Article by Jonathan Liew | 14 Aug 2006
Daniel Kitson is not an easy man to get to know. Far happier in the shadows than in the mainstream, he refuses all offers of interviews and television. But to fully appreciate his work, understanding him is essential. His appearance casts him as an outsider, but he is no freakish social misfit. A man who sees moral and intellectual decay all about him, at heart he's an inexhaustible sentimentalist. C90 is perhaps the perfect outlet for his talents, dealing in romance and nostalgia, and capturing your heart in the way only Kitson knows how.

On a sparsely decorated set, Kitson walks around the stage recounting the story without the benefit of actors, or even very much dialogue.

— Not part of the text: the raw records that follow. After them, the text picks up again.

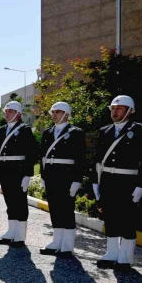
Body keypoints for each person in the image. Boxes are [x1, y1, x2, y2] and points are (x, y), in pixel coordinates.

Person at [92, 95, 142, 270]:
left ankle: (125, 258)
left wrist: (141, 185)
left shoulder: (140, 130)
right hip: (107, 181)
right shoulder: (105, 130)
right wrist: (95, 183)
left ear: (130, 111)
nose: (115, 112)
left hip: (128, 182)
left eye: (119, 108)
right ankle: (112, 253)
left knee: (127, 220)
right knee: (110, 218)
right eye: (113, 108)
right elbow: (97, 160)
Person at [39, 102, 86, 257]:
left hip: (67, 177)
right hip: (51, 175)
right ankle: (56, 242)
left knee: (66, 210)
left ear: (66, 114)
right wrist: (43, 175)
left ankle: (67, 245)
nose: (54, 115)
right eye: (52, 112)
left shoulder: (75, 133)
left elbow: (80, 158)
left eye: (58, 112)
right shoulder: (47, 132)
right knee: (55, 209)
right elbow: (43, 157)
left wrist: (76, 180)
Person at [0, 101, 38, 247]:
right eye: (6, 111)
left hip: (19, 171)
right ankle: (11, 231)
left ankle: (20, 235)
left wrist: (27, 175)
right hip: (6, 171)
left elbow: (31, 154)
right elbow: (0, 155)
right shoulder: (2, 130)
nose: (6, 114)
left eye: (10, 111)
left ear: (18, 114)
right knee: (9, 202)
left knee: (20, 202)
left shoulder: (25, 130)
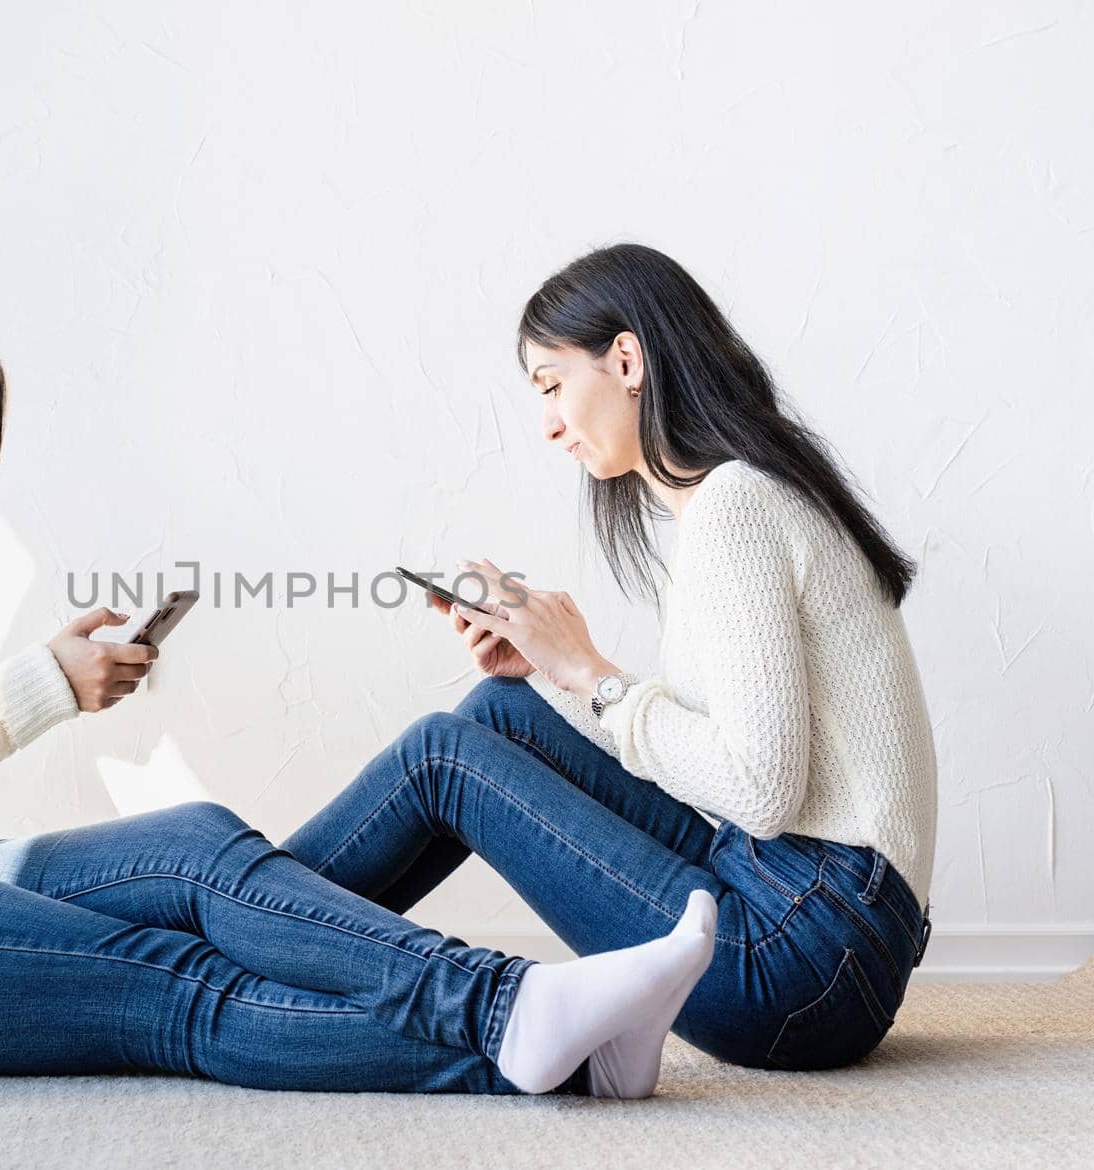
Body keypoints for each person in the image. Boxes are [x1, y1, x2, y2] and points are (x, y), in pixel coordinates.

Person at [0, 322, 716, 1096]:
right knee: (162, 984)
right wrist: (41, 689)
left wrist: (56, 683)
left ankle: (563, 1046)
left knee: (196, 844)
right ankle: (516, 1018)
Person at [281, 243, 938, 1083]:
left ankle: (228, 911)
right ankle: (247, 921)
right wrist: (552, 675)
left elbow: (761, 791)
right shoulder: (745, 496)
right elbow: (737, 780)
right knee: (498, 714)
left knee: (441, 758)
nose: (549, 422)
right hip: (811, 915)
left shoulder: (734, 504)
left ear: (625, 359)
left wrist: (592, 670)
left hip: (802, 956)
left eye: (552, 385)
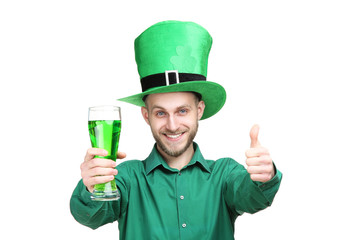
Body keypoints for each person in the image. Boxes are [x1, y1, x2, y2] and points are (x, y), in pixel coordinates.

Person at [70, 20, 282, 240]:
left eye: (182, 111)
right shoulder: (126, 179)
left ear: (199, 110)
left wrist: (265, 177)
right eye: (161, 113)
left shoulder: (225, 175)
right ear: (146, 115)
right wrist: (92, 185)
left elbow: (253, 196)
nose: (172, 125)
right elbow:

Henry, on his last day at work, mysteriously receives a tape and tries to work out who sent it to him. Henry could easily be an older version of Kitson himself, straddling the twin imperfections of overt pessimism and unfulfilled promise. Gradually the story unfolds to include a variety of characters in Henry's village. Kitson relishes in his construction of these fictional people, imbuing them lovingly with nuance and detail. The strength of the story allows the worlds of these characters to melt deliciously into one another, and allows Kitson the storyteller to give his own brand of bittersweet humour free and adorable rein.

Not everybody will fall in love with C90. Both curiously indefinite and a thing of beauty, it will frustrate those who find Kitson's irrepressible taste for whimsy grating. But this is exactly as Kitson will have intended it. After the play, the audience can step onto the stage and examine the monolithic shelves on which thousands of cassettes are stacked. Every single tape – every one – has been adorned with felt-tip scrawl, or intricately decorated in some way, just as it would have been in the story. When you encounter such tender attention to detail, the only possible course of action is to lie back and be swept along.
C90, Traverse Theatre, until August ??, 22:30, £15 (£10), Daniel Kitson.